WORK TO COMPLETE: Could you restate exactly the lines that begin at the line with "left elbow: (59, 119)" and end at the final line of the data?

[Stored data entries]
.....
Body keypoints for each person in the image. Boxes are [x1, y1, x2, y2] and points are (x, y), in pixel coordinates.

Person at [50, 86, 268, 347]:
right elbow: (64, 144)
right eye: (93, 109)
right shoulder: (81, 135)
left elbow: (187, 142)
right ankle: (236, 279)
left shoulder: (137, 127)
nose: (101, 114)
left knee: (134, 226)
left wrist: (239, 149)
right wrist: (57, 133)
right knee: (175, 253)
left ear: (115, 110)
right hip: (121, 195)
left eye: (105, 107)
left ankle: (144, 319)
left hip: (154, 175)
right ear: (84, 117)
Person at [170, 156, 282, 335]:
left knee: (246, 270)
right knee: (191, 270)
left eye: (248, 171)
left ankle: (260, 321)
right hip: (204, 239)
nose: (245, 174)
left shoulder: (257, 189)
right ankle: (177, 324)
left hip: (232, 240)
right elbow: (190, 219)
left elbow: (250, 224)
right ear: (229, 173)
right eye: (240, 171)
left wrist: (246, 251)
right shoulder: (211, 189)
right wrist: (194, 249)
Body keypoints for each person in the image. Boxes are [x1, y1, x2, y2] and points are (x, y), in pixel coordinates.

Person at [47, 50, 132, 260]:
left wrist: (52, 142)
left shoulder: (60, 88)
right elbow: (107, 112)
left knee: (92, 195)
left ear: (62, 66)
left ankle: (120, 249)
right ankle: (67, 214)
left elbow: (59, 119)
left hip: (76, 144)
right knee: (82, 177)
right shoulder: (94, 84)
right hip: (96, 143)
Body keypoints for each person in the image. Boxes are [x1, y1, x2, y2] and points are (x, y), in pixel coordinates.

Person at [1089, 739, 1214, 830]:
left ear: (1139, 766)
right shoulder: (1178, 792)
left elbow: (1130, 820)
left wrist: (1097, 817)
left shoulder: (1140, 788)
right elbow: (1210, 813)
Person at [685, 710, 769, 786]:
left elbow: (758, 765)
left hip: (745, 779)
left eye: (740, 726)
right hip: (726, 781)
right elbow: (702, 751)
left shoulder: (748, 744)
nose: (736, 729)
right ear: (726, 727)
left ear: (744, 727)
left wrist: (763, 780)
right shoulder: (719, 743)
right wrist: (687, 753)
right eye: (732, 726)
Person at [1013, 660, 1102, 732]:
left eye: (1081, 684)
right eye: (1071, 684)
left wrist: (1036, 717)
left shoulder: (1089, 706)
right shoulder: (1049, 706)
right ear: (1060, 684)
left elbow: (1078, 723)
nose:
.....
ANSWER FOR THIS EXERCISE:
left elbow: (59, 119)
left hip: (76, 144)
right knee: (82, 177)
right shoulder: (94, 84)
right hip: (96, 143)
Body keypoints for each person in the image. Boxes are [x1, y1, x2, y2] and points are (x, y), in pixel coordinates.

Person at [1089, 739, 1214, 830]:
left ear: (1139, 766)
right shoulder: (1178, 792)
left elbow: (1130, 820)
left wrist: (1097, 817)
left shoulder: (1140, 788)
right elbow: (1210, 813)
Person at [685, 710, 769, 786]:
left elbow: (758, 765)
left hip: (745, 779)
left eye: (740, 726)
right hip: (726, 781)
right elbow: (702, 751)
left shoulder: (748, 744)
nose: (736, 729)
right ear: (726, 727)
left ear: (744, 727)
left wrist: (763, 780)
right shoulder: (719, 743)
right wrist: (687, 753)
right eye: (732, 726)
Person at [1013, 660, 1102, 732]:
left eye: (1081, 684)
right eye: (1071, 684)
left wrist: (1036, 717)
left shoulder: (1089, 706)
right shoulder: (1049, 706)
right ear: (1060, 684)
left elbow: (1078, 723)
nose:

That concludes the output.